# ASSIGNED TASK A:
In the bookstore post, what hours is the store open on Sunday?
# ASSIGNED TASK B:
Please reproduce a span of the bookstore post word for word, beginning at the words "Three Lives & Company, Booksellers" and stopping after "of these titles.".

# EXTRACT TO READ:
____________
Sunday, February 14, 2010

Three Lives & Company, Booksellers
154 W 10 Street
NY NY 10014

Hours:
Sunday Noon-7pm
Monday and Tuesday 11am-8pm
Wednesday-Saturday 11am-8:30pm

www.threelives.com

Three Lives & Company is one of my favourite New York independent bookstores. They send me their occasional e-mail newsletter which follows. Please note that publishers quoted are the US publishers and there will be UK/Commonwealth editions also available for many of these titles.

Greetings from Three Lives & Company,
Here is where we'd normally try to say something witty about the weather, but we're sure you've heard enough of that the past week, so to keep it short and sweet we simply offer you our latest reading suggestions for your midwinter days and nights.

OUR RECENT STAFF FAVORITES:

Summertime
J. M. Coetzee
In one of Coetzee's more emotionally resonate novels, a biographer interviews a number of subjects regarding the late writer John Coetzee and his life in the mid-seventies, after returning to South Africa. Striking memories and poignant reflections from lovers, friends, and family make for an intriguing account of the deceased man and Coetzee's own play on memoir and fiction. (Viking)
____________
# EXERCISE DATA:

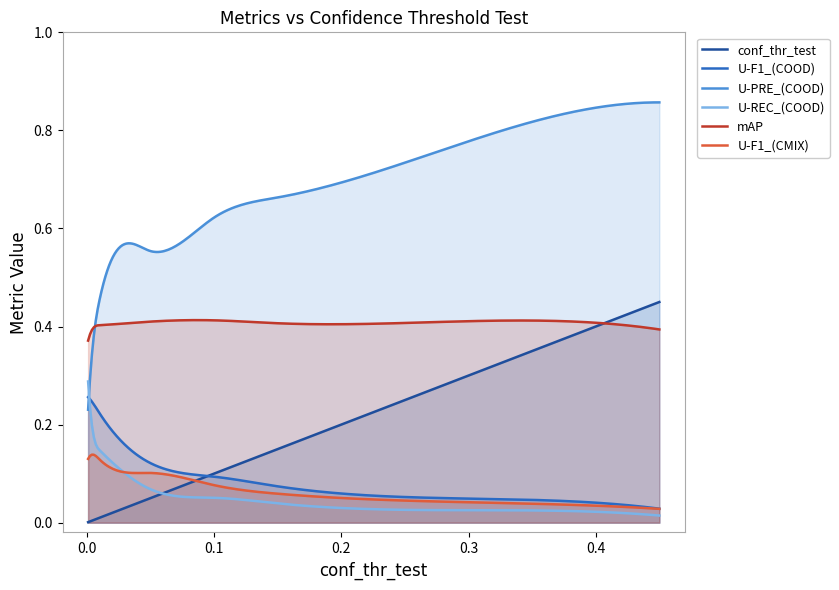

At which label is U-F1_(CMIX) closest to 0?

0.45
____________
# EXERCISE OUTPUT A:
Noon to 7pm.

# EXERCISE OUTPUT B:
Three Lives & Company, Booksellers
154 W 10 Street
NY NY 10014

Hours:
Sunday Noon-7pm
Monday and Tuesday 11am-8pm
Wednesday-Saturday 11am-8:30pm

www.threelives.com

Three Lives & Company is one of my favourite New York independent bookstores. They send me their occasional e-mail newsletter which follows. Please note that publishers quoted are the US publishers and there will be UK/Commonwealth editions also available for many of these titles.